### CONSEGNA 1
Trascrivi dal testo sulla crisi climatica il brano che va da "Non è solo un" fino a "degli ultimi trent’anni." compreso.
### CONSEGNA 2
Secondo il testo sulla crisi climatica, quale quota del territorio nazionale è coinvolta dal pericolo di alluvione in base ai dati del 2015?

### TESTO RIPORTATO
——————
Non è solo un paese fragile – Note sulla crisi climatica e il capitalismo della catastrofe
L’Italia è un paese fragile, questo è ben noto, lo sentiamo regolarmente dire in tv e sui giornali dopo ogni disastro naturale. Ci viene propinata questa filastrocca come a giustificare quello che succede e a dire che in fondo non è colpa di nessuno.
Ma qual è lo stato reale del paese? E soprattutto qual è l’incidenza dei fenomeni legati al cambiamento climatico sulla fragilità della penisola? Chi avrebbe dovuto occuparsi di prevenire queste fragilità e di garantire la sicurezza dei territori?
I dati sono spaventosi se solo ci si ferma a leggerli e, immaginiamo, siano al “ribasso” considerando che sono elaborati da soggetti istituzionali e a volte dagli stessi che hanno governato i disastri degli ultimi trent’anni.
Il pericolo di alluvione secondo i dati del 2015 coinvolge circa l’8,1 % del territorio nazionale (circa 24mila km quadrati) e quasi 6 milioni di abitanti, quello invece determinato dal rischio frane riguarda una cifra più piccola, ma comunque consistente, cioè 1,2 milioni di abitanti. Questi dati per quanto recenti andrebbero considerati alla luce dell’impatto esponenziale provocato dai cambiamenti climatici e dalle loro accelerazioni. Infatti, come afferma una ricerca della Scuola Superiore Sant’Anna di Pisa, l’impatto economico dei disastri collegati alle trasformazioni del clima tra il 1960 e il 2014 è aumentato a livello globale di circa 20 volte. Se sicuramente va considerata la crescita dei redditi e della ricchezza media come una delle causali dell’aumento dei costi del disastro, come spiega ancora la ricerca, questo non è sufficiente a giustificarne l’ammonto totale. Piuttosto ciò indica innanzitutto un imoltiplicarsi degli eventi (che ad oggi è sotto gli occhi di tutti, anche nella coscienza collettiva) e quindi la materialità degli effetti nefasti del surriscaldamento globale sui territori. Ma anche sta a dimostrare, potenzialmente, altri due punti: in primo luogo il sostanziale disinvestimento nella prevenzione e nella messa in sicurezza del territorio, in secondo luogo quello che potremmo definire “surplus” del capitalismo della catastrofe. In soldoni prima del 1970 un singolo evento catastrofico causava in media 500 milioni di dollari di danni, mentre nel 2010 le perdite erano già salite a 10 miliardi con un aumento medio all’anno (al netto dei redditi e di altri fattori) di 26 milioni. Per “surplus” intendiamo il profitto delle aziende che si occupano della ricostruzione in maniera privatistica, ma di questo ne parleremo più avanti.
——————
### ELENCO RECORD
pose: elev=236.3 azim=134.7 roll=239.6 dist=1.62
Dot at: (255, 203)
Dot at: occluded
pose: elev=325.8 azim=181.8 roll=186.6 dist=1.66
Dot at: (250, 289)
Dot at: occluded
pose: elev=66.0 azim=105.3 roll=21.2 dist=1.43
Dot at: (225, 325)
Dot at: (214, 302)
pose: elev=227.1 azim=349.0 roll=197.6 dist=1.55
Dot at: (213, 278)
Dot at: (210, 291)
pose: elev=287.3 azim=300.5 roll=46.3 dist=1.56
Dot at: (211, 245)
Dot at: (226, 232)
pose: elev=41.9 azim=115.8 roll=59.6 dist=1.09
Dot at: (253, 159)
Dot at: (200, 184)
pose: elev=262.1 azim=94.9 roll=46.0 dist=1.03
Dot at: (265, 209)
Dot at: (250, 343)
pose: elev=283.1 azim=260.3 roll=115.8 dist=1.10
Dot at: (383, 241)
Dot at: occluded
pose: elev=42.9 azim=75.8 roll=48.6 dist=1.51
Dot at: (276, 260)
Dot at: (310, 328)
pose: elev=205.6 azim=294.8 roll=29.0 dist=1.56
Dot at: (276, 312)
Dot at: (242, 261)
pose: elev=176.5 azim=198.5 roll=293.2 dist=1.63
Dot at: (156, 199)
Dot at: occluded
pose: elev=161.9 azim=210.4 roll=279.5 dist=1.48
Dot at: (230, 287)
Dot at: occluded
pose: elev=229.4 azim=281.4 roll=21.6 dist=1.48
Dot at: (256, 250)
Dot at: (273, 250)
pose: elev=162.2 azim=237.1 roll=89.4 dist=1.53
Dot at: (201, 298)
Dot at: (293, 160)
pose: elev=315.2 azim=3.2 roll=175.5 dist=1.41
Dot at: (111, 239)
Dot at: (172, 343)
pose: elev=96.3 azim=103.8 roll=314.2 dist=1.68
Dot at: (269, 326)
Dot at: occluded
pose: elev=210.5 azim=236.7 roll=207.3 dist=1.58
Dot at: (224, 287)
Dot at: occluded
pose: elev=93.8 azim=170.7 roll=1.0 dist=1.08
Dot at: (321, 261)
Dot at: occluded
——————
### RISPOSTA COMPLETA 1
Non è solo un paese fragile – Note sulla crisi climatica e il capitalismo della catastrofe
L’Italia è un paese fragile, questo è ben noto, lo sentiamo regolarmente dire in tv e sui giornali dopo ogni disastro naturale. Ci viene propinata questa filastrocca come a giustificare quello che succede e a dire che in fondo non è colpa di nessuno.
Ma qual è lo stato reale del paese? E soprattutto qual è l’incidenza dei fenomeni legati al cambiamento climatico sulla fragilità della penisola? Chi avrebbe dovuto occuparsi di prevenire queste fragilità e di garantire la sicurezza dei territori?
I dati sono spaventosi se solo ci si ferma a leggerli e, immaginiamo, siano al “ribasso” considerando che sono elaborati da soggetti istituzionali e a volte dagli stessi che hanno governato i disastri degli ultimi trent’anni.

### RISPOSTA COMPLETA 2
Circa l'8,1 % del territorio nazionale, cioè circa 24mila km quadrati.